On PowerPC it's very normal to not support all of the physical
RAM in real mode.
Oh? Are you referring to "real mode limit", or 32-bit
implementations with
more than 32 address lines, or something else?
The former.
Okay. In that case, the hypervisor can usually access all of physical
ram directly, unless it limits itself; and a supervisor gets either
no real mode access, or all ram, or some part -- whatever the hypervisor
likes.
If you access outside of ram, you will most likely get a machine check.
Depends on the implementation (like most things here).
Either way, RMO is a really bad name for this, since that name is
already
used for a similar but different concept.
It's the same concept, no?

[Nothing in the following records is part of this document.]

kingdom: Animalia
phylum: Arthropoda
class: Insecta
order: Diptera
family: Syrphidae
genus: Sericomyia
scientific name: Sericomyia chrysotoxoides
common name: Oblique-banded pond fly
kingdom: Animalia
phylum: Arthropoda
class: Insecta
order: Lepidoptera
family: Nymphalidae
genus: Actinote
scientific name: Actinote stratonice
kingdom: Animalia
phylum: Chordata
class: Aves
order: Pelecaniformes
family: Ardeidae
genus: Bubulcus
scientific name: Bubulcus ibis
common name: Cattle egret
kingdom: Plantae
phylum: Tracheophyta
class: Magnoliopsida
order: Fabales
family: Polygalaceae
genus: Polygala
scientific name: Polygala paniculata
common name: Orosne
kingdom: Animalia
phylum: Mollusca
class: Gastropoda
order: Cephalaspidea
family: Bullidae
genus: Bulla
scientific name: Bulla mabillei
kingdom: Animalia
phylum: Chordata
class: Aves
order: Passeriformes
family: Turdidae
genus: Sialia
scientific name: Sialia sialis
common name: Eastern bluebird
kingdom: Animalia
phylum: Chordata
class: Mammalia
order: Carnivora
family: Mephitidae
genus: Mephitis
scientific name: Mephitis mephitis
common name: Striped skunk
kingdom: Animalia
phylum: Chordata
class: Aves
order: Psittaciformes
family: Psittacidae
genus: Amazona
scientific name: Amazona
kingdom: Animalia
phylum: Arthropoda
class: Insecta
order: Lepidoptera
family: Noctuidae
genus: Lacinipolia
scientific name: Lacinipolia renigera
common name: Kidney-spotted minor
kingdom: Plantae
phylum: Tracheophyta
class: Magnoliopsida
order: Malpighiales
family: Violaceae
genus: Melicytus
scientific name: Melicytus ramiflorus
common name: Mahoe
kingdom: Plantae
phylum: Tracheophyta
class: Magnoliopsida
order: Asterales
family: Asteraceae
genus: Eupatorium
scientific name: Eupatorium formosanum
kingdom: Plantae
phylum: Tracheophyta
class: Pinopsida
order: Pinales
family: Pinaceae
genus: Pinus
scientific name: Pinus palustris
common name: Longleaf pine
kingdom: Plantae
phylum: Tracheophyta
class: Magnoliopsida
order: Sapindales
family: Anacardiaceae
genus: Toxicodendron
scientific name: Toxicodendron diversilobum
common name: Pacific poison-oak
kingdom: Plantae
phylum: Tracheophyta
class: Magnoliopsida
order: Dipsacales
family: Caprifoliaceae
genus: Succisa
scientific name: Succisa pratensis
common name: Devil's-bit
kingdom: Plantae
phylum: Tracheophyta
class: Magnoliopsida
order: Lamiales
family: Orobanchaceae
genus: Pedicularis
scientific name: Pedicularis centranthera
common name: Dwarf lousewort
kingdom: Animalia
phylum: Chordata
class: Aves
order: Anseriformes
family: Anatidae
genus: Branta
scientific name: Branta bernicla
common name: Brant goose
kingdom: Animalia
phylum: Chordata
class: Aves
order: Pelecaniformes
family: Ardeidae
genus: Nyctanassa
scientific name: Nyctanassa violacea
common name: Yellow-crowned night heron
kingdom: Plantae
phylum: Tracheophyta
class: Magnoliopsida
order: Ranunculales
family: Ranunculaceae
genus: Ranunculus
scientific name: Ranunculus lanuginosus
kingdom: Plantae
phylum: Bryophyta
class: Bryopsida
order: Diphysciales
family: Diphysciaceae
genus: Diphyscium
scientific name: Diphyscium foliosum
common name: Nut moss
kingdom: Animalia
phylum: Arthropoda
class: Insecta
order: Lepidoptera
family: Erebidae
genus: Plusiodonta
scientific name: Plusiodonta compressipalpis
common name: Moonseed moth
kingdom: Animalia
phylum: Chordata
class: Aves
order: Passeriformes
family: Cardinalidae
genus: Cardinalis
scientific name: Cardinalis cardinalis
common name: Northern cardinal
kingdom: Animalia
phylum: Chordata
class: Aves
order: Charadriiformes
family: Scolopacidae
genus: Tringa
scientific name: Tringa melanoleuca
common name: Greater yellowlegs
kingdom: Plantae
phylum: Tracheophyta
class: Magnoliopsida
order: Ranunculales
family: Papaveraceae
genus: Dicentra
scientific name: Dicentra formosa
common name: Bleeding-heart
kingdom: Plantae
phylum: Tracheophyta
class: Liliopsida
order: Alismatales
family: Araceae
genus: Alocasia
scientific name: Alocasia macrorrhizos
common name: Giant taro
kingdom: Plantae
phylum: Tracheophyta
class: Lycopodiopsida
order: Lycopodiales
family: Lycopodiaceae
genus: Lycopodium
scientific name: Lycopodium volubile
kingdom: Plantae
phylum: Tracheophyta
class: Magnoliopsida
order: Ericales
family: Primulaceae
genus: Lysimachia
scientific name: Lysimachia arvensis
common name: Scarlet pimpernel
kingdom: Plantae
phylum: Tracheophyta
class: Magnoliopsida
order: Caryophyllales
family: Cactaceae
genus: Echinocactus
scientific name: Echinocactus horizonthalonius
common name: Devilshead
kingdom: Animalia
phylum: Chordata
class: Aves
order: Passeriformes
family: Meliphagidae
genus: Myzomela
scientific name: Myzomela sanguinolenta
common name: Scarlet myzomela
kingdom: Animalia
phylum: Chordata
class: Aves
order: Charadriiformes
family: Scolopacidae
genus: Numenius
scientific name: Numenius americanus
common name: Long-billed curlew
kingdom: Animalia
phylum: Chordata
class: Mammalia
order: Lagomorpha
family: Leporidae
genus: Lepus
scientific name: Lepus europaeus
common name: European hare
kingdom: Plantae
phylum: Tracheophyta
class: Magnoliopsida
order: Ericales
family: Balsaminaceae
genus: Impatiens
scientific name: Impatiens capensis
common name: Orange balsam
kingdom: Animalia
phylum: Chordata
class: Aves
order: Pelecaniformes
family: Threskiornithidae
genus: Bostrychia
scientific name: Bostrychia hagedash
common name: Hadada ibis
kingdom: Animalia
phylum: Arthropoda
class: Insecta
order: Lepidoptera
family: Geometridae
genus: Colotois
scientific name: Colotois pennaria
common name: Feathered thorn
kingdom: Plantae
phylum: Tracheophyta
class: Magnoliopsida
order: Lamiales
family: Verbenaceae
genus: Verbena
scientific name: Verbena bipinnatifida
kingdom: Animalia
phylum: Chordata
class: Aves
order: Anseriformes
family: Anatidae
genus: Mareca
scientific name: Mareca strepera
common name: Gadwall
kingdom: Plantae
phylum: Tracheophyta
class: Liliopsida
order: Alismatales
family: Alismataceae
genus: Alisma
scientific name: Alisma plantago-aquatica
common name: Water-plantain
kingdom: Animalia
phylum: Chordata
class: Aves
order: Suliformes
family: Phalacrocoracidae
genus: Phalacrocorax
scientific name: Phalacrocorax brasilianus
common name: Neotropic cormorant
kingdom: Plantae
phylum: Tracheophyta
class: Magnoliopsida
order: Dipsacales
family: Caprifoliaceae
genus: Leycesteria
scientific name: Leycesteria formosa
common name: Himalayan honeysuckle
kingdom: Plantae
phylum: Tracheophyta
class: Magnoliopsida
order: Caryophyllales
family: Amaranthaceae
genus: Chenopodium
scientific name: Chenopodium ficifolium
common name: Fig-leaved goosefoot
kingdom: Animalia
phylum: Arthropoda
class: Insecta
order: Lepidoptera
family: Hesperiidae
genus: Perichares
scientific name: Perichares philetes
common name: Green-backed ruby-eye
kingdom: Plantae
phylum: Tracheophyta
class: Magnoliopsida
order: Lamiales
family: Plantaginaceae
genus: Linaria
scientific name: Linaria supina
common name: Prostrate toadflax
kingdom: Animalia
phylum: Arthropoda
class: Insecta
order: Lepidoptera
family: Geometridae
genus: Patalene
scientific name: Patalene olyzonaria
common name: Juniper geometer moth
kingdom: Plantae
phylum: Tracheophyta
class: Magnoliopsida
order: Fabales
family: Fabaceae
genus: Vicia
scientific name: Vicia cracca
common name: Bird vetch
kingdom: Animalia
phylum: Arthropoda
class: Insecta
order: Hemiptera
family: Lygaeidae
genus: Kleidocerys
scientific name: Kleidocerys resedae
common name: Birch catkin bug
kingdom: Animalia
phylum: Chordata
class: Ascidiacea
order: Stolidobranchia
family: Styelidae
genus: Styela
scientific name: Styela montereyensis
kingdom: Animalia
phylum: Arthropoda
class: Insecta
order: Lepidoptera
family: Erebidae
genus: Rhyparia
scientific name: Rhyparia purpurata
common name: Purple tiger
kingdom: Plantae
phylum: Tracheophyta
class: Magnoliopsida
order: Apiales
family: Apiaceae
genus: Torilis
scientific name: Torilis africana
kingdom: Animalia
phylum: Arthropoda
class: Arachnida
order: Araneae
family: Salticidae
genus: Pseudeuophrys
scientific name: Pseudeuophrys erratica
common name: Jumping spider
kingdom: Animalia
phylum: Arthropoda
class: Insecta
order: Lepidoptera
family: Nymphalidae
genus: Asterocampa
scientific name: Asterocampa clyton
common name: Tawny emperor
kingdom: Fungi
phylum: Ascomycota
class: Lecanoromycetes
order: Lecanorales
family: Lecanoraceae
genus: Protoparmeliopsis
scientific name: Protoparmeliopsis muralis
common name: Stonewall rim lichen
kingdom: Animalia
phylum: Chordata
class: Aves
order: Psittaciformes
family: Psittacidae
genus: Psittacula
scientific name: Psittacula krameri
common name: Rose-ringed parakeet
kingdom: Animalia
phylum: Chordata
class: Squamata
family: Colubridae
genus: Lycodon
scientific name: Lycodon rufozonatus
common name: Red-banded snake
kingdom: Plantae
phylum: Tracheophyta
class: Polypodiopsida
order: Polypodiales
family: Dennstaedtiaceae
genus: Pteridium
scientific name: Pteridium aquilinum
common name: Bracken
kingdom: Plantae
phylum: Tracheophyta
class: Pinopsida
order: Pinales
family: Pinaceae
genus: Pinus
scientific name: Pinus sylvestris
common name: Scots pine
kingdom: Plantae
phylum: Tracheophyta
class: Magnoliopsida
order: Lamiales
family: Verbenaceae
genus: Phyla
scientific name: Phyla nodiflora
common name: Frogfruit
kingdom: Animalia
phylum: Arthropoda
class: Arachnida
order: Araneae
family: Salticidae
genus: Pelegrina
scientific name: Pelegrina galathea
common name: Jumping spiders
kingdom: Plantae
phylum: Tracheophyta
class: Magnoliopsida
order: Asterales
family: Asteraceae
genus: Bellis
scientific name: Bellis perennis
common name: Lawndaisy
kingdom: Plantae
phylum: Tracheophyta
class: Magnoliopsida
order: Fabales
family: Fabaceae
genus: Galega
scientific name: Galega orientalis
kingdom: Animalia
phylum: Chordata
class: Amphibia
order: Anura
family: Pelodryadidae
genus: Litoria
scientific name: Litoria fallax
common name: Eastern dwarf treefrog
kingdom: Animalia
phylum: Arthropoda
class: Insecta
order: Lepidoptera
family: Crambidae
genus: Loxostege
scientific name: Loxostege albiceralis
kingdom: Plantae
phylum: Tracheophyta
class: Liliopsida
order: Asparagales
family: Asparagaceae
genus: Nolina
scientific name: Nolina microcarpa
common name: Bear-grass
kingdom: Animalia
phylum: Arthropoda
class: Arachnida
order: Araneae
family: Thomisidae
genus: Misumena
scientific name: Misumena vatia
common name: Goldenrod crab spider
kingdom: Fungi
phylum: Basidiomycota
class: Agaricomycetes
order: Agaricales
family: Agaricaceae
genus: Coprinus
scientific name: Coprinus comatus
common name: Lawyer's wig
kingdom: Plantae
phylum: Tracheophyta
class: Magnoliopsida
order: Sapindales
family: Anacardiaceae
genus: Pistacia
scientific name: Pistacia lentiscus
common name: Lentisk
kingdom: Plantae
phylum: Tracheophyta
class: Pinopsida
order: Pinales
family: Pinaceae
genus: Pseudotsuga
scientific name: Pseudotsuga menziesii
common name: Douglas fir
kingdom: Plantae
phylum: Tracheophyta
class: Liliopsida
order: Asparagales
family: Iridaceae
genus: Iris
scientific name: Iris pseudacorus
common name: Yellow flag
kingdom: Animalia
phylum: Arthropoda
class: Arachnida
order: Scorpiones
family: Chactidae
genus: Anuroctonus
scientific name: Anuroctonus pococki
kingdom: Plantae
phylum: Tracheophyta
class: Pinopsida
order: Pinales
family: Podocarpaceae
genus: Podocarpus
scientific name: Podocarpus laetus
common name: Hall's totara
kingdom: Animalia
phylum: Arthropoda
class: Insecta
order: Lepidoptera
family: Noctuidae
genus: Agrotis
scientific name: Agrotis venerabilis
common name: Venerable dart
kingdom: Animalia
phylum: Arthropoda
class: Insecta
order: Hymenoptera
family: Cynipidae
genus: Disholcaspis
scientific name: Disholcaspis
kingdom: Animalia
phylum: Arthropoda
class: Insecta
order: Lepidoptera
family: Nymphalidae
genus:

Not all physical memory is accessible
from real mode.
I think you're looking for "real mode limit":
The concept is called "offset real mode".
RMO ("real mode offset") is the value that is ORed to an effective
address
to make the physical address (not added, "offset" is a pretty bad name).
RML ("real mode limit") is the value that has to be bigger than the
effective
address or you will get an exception.
RMA ("real mode area") is the name for the range of addresses usable
in offset
real mode.
Also, it seems you construct the physical address by masking out
bits from
the effective address. Most implementations will trap or machine
check if
you address outside of physical address space, instead.
Well the only case where I remember to have hit a real RMO case is
on the PS3 - that issues a data/instruction storage interrupt when
accessing anything > 8MB in real mode.
So I'd argue this is heavily implementation specific.
It is. So what is the behaviour you want to implement?
Apart from that what I'm trying to cover is that on ppc64 accessing
0xc0000000000000 in real mode gets you 0x0. Is there a better name
for this?
(You missed two zeroes).
In hypervisor real mode, the top few bits are magic. They are used
for e.g.
enabling hypervisor offset real mode.
In supervisor real mode, those bits are ignored (and all other bits
that do
not correspond to physical address lines may also be ignored).
Maybe you want to call it physical_address_mask or similar?